When the fever finally breaks, Helen cries in relief in front of Mrs. Hall and Mrs. Pumphrey. She then asks James about his hallucinations and learns that, while she and others think the brucellosis was a stroke of good luck by taking him out of harm’s way as a pilot, he blames it in part for preventing him from saving Banerjee and his other colleagues.

Mrs. Pumphrey has enjoyed helping Mrs. Hall – she did clerical work for her husband’s mills during the first world war, and perhaps rues not being allowed to continue working after it ended. She’s ready to give up on waiting for Siegfried and leave, but James recovers enough to come downstairs and apologize for his earlier behavior. While doing so, he witnesses Tricki pawing at his mouth and examines it to find a chicken bone stuck in his teeth.
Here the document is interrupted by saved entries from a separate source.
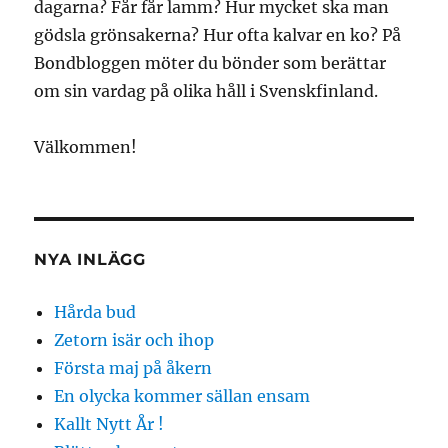
dagarna? Får får lamm? Hur mycket ska man
gödsla grönsakerna? Hur ofta kalvar en ko? På
Bondbloggen möter du bönder som berättar
om sin vardag på olika håll i Svenskfinland.
Välkommen!
NYA INLÄGG
Hårda bud
Zetorn isär och ihop
Första maj på åkern
En olycka kommer sällan ensam
Kallt Nytt År !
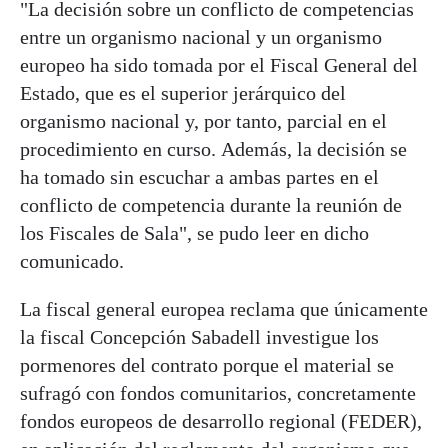
"La decisión sobre un conflicto de competencias
entre un organismo nacional y un organismo
europeo ha sido tomada por el Fiscal General del
Estado, que es el superior jerárquico del
organismo nacional y, por tanto, parcial en el
procedimiento en curso. Además, la decisión se
ha tomado sin escuchar a ambas partes en el
conflicto de competencia durante la reunión de
los Fiscales de Sala", se pudo leer en dicho
comunicado.
La fiscal general europea reclama que únicamente
la fiscal Concepción Sabadell investigue los
pormenores del contrato porque el material se
sufragó con fondos comunitarios, concretamente
fondos europeos de desarrollo regional (FEDER),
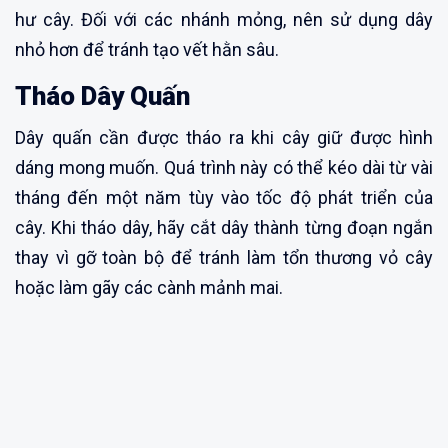
hư cây. Đối với các nhánh mỏng, nên sử dụng dây
nhỏ hơn để tránh tạo vết hằn sâu.
Tháo Dây Quấn
Dây quấn cần được tháo ra khi cây giữ được hình
dáng mong muốn. Quá trình này có thể kéo dài từ vài
tháng đến một năm tùy vào tốc độ phát triển của
cây. Khi tháo dây, hãy cắt dây thành từng đoạn ngắn
thay vì gỡ toàn bộ để tránh làm tổn thương vỏ cây
hoặc làm gãy các cành mảnh mai.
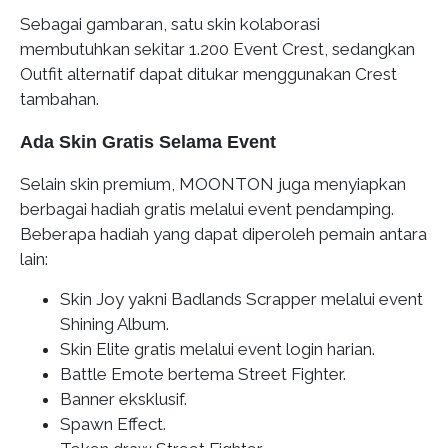
Sebagai gambaran, satu skin kolaborasi
membutuhkan sekitar 1.200 Event Crest, sedangkan
Outfit alternatif dapat ditukar menggunakan Crest
tambahan.
Ada Skin Gratis Selama Event
Selain skin premium, MOONTON juga menyiapkan
berbagai hadiah gratis melalui event pendamping.
Beberapa hadiah yang dapat diperoleh pemain antara
lain:
Skin Joy yakni Badlands Scrapper melalui event
Shining Album.
Skin Elite gratis melalui event login harian.
Battle Emote bertema Street Fighter.
Banner eksklusif.
Spawn Effect.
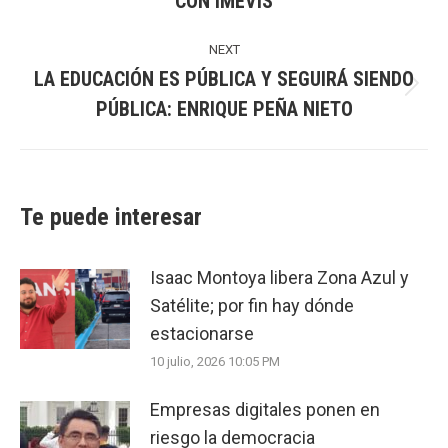
CON IMEVIS
post:
NEXT
LA EDUCACIÓN ES PÚBLICA Y SEGUIRÁ SIENDO
Next
PÚBLICA: ENRIQUE PEÑA NIETO
post:
Te puede interesar
Isaac Montoya libera Zona Azul y
Satélite; por fin hay dónde
estacionarse
10 julio, 2026 10:05 PM
Empresas digitales ponen en
riesgo la democracia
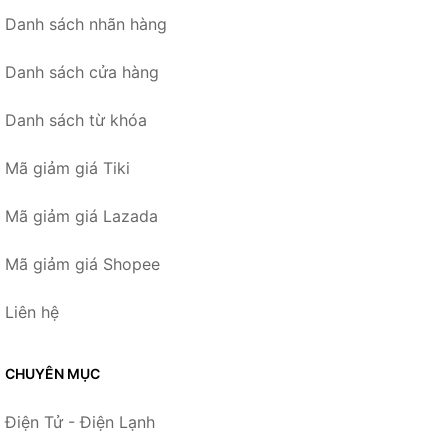
Danh sách nhãn hàng
Danh sách cửa hàng
Danh sách từ khóa
Mã giảm giá Tiki
Mã giảm giá Lazada
Mã giảm giá Shopee
Liên hệ
CHUYÊN MỤC
Điện Tử - Điện Lạnh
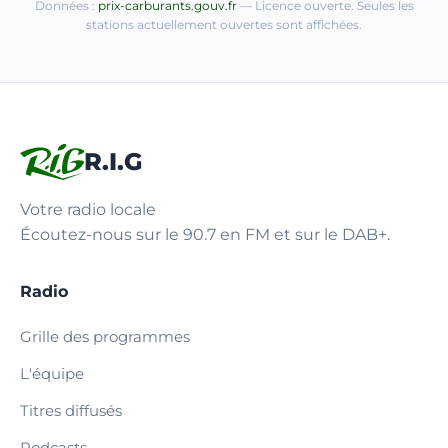
Données :
prix-carburants.gouv.fr
— Licence ouverte. Seules les
stations actuellement ouvertes sont affichées.
R.I.G
Votre radio locale
Écoutez-nous sur le 90.7 en FM et sur le DAB+.
Radio
Grille des programmes
L'équipe
Titres diffusés
Podcasts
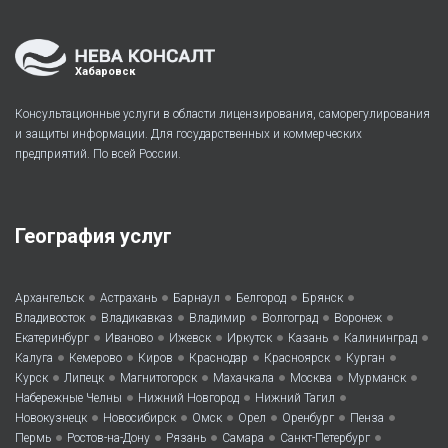
Хабаровск
Консультационные услуги в области лицензирования, саморегулирования
и защиты информации. Для государственных и коммерческих
предприятий. По всей России.
География услуг
•
•
•
•
•
Архангельск
Астрахань
Барнаул
Белгород
Брянск
•
•
•
•
•
Владивосток
Владикавказ
Владимир
Волгоград
Воронеж
•
•
•
•
•
•
Екатеринбург
Иваново
Ижевск
Иркутск
Казань
Калининград
•
•
•
•
•
•
Калуга
Кемерово
Киров
Краснодар
Красноярск
Курган
•
•
•
•
•
•
Курск
Липецк
Магнитогорск
Махачкала
Москва
Мурманск
•
•
•
Набережные Челны
Нижний Новгород
Нижний Тагил
•
•
•
•
•
•
Новокузнецк
Новосибирск
Омск
Орел
Оренбург
Пенза
•
•
•
•
•
Пермь
Ростов-на-Дону
Рязань
Самара
Санкт-Петербург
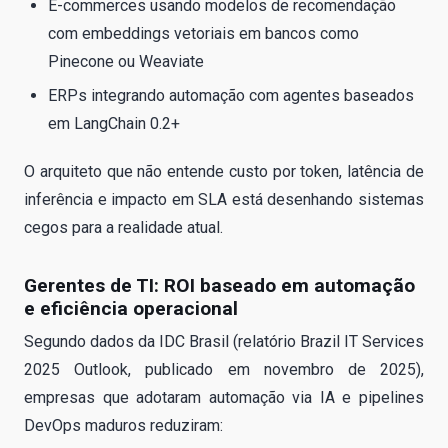
E-commerces usando modelos de recomendação
com embeddings vetoriais em bancos como
Pinecone ou Weaviate
ERPs integrando automação com agentes baseados
em LangChain 0.2+
O arquiteto que não entende custo por token, latência de
inferência e impacto em SLA está desenhando sistemas
cegos para a realidade atual.
Gerentes de TI: ROI baseado em automação
e eficiência operacional
Segundo dados da IDC Brasil (relatório Brazil IT Services
2025 Outlook, publicado em novembro de 2025),
empresas que adotaram automação via IA e pipelines
DevOps maduros reduziram:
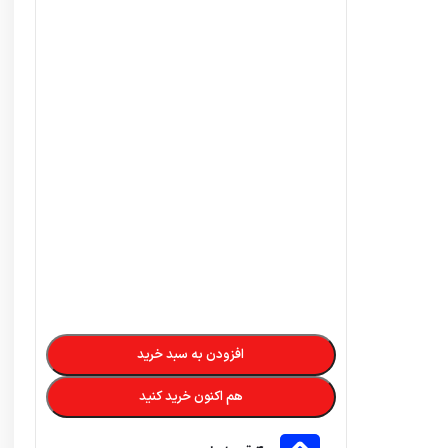
افزودن به سبد خرید
هم اکنون خرید کنید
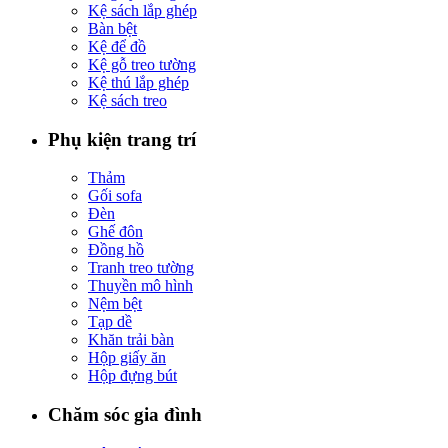
Kệ sách lắp ghép
Bàn bệt
Kệ để đồ
Kệ gỗ treo tường
Kệ thú lắp ghép
Kệ sách treo
Phụ kiện trang trí
Thảm
Gối sofa
Đèn
Ghế đôn
Đồng hồ
Tranh treo tường
Thuyền mô hình
Nệm bệt
Tạp dề
Khăn trải bàn
Hộp giấy ăn
Hộp đựng bút
Chăm sóc gia đình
Siegfried and Tristan have set out on foot to return to Darrowby – arguing, as always, over the best way to go. Tristan begins needling Siegfried about Miss Grantley, whom he has lately been visiting to talk about her book – and perhaps also to just enjoy her company; Siegfried has been eagerly awaiting a phone call from her, but has been told by her servant that she’s out of town. Annoyed by Tristan’s questioning, Siegfried agrees to walk cross country, as Tristan suggests.

Unlike with the day’s medical proceedings, this time Tristan is wrong. The Farnons rip their shirts on shrubs and have to wade through a flooded ford, Siegfried piggy-backing on Tristan. At this point, they are drunk, having opened Dobson’s elderflower wine. Siegfried wonders how Tristan is able to treat his war experience as such a lark, offending Tristan, who returns the favor by telling Siegfried that he should just ask Miss Grantley for a date already.

Siegfried eventually admits that he thought Tristan’s time at war would give them a shared experience to talk about. All he wants is to spend a bit more time with Tristan at home; Tristan would like that as well, and says he’ll stop going to the pub every night. Siegfried also admits that he was going to ask Miss Grantley out, but they argued after he offered some criticism of her book and haven’t spoken since. He’s not sure if she’s actually out of town or just lying to him, and he worries that he’s boring compared to the adventures she recounts in her book. Tristan assures his brother that he’s an irresistible catch.

The brothers are bedraggled and soused when they finally arrive in Darrowby, but Siegfried insists that he could still pass a sobriety test. Thus it is that Mrs. Pumphrey, Mrs. Hall, James, and Helen all emerge from Skeldale to investigate a noise and find Siegfried balanced on one leg on a bucket, finger to nose, reciting the “Jabberwocky.”